As the key theme of the course was that the SDGs, (particularly SDG1-No poverty) are a framework for business strategy, the emphasis was on discussing case studies that illustrated both effective and ineffective use of SDGs in their strategies. Furthermore, a flipped classroom approach was used whereby original videos of important proponents of SDGs and business strategy were developed, including C-Suite executives from Konica Minolta, IAG, Nonprofits as well as partners from Deloitte and KPMG.

Results and impact measured or expected

Business schools provide a mechanism for developing future leaders that can literally change the world. Based on this premise, my goals for this course are two-fold. Firstly, by encouraging students to question and reflect on some of the fundamental questions relating to purpose of business (based on the SDGs), I hope to play a small role in encouraging business students to challenge the status quo. Essentially, I encourage them to ask the question, where does my passion meet the world’s greatest need, at a profit? Which I believe will influence their decision making in their corporate journey. Secondly, I hope to see differences in their career choices. There are instances of students who have chosen to particularly focus on the SDGs including a student who initially worked in Africa, assisting micro-businesses to engage in poverty alleviation and more recently as a mentor in Google’s SDG accelerator program.

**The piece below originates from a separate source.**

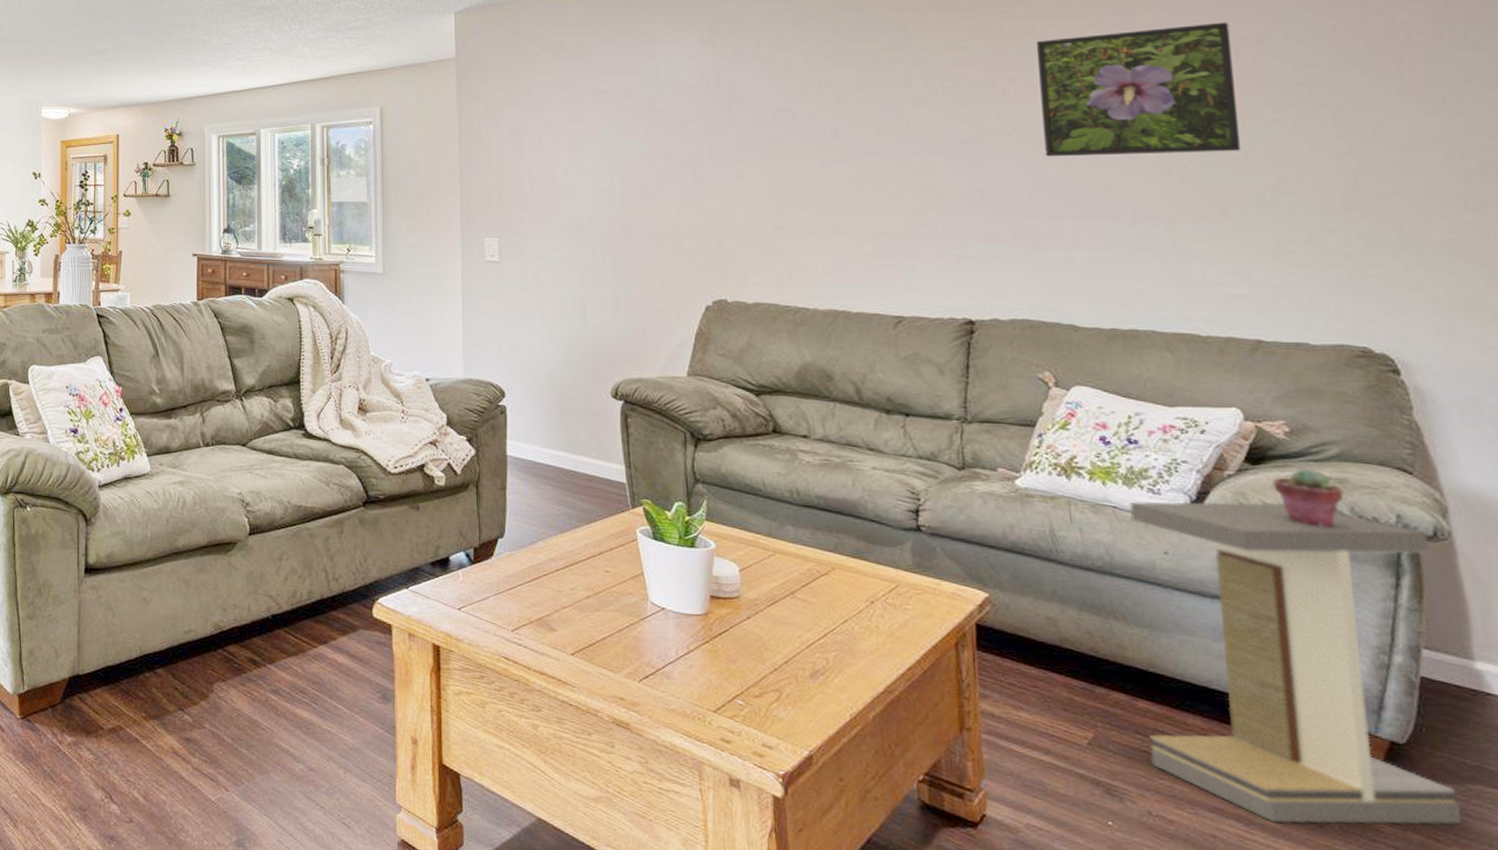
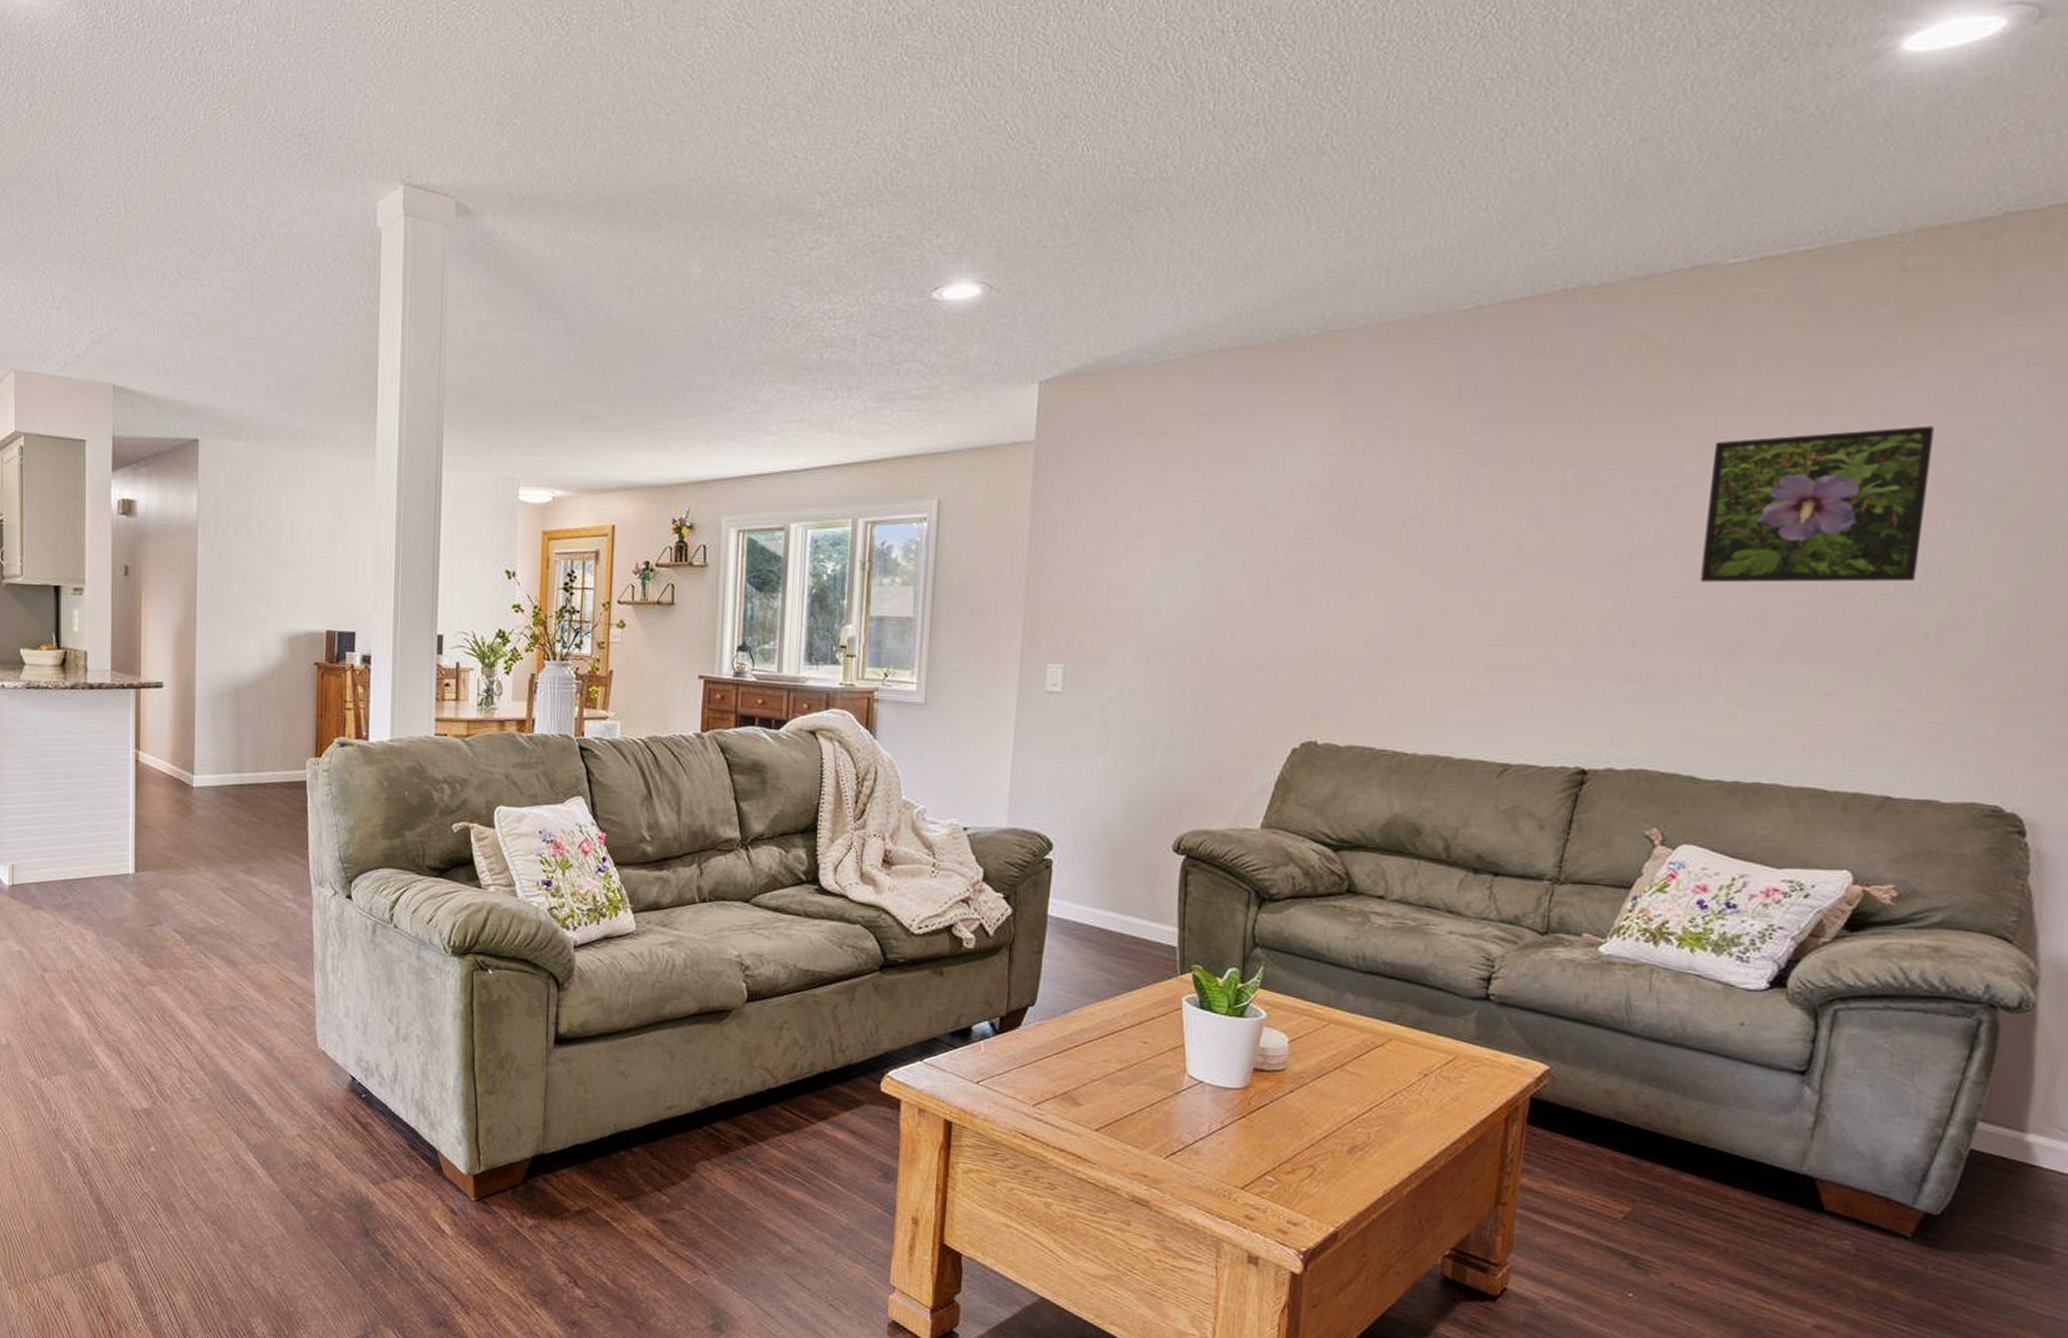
side table: present [1128,501,1462,825] -> none [1684,969,2013,1293]
potted succulent: present [1272,468,1344,528] -> none [1867,935,1938,999]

Connection with the SDG framework

SDGs provided a novel framework to challenge the students about their assumptions about the role of business in society. Therefore, at the macro level, SDG framework provided a philosophical foundation for engaging the students in questioning the purpose of business and how businesses can both engage with SDGs such as Poverty and make profits, simultaneously. At the micro level, I used both scholarly as well as practitioner literature to provide arguments for and against businesses engaging in poverty. We also discussed in detail how companies can engage with some of the specific targets within SDG1. My travels to the UN for its World Investment Forum in Geneva in 2014 and the UN Global Compact Leaders’ Summit in New York 2016, provided an appreciation for the importance of cross-sectoral partnerships and I proactively argue that businesses much engage with NFPs and governments in the “Poverty Alleviation and Profitability” course.

Barriers and follow up

The main barrier that I encountered was that this course was advocating an argument that is sometimes different to the rest of the business degree. In order to overcome this, I proactively advocate this idea at various levels including within the university and outside the university, including developing other courses such as a new curriculum in the marketing area relating to the SDGs, within a Bachelor Program. Secondly, students sometimes are unclear about why they are learning about poverty in a business degree, this cognitive dissonance sometimes is difficult to break. I try to overcome this by arguing and showing mainstream case studies that companies are still making profits, whilst alleviating social issues. I believe that the post COVID 19 business world will make the SDGs more important, not less important. Therefore, I will continue to develop curriculum that encourages students to re-image for profit businesses.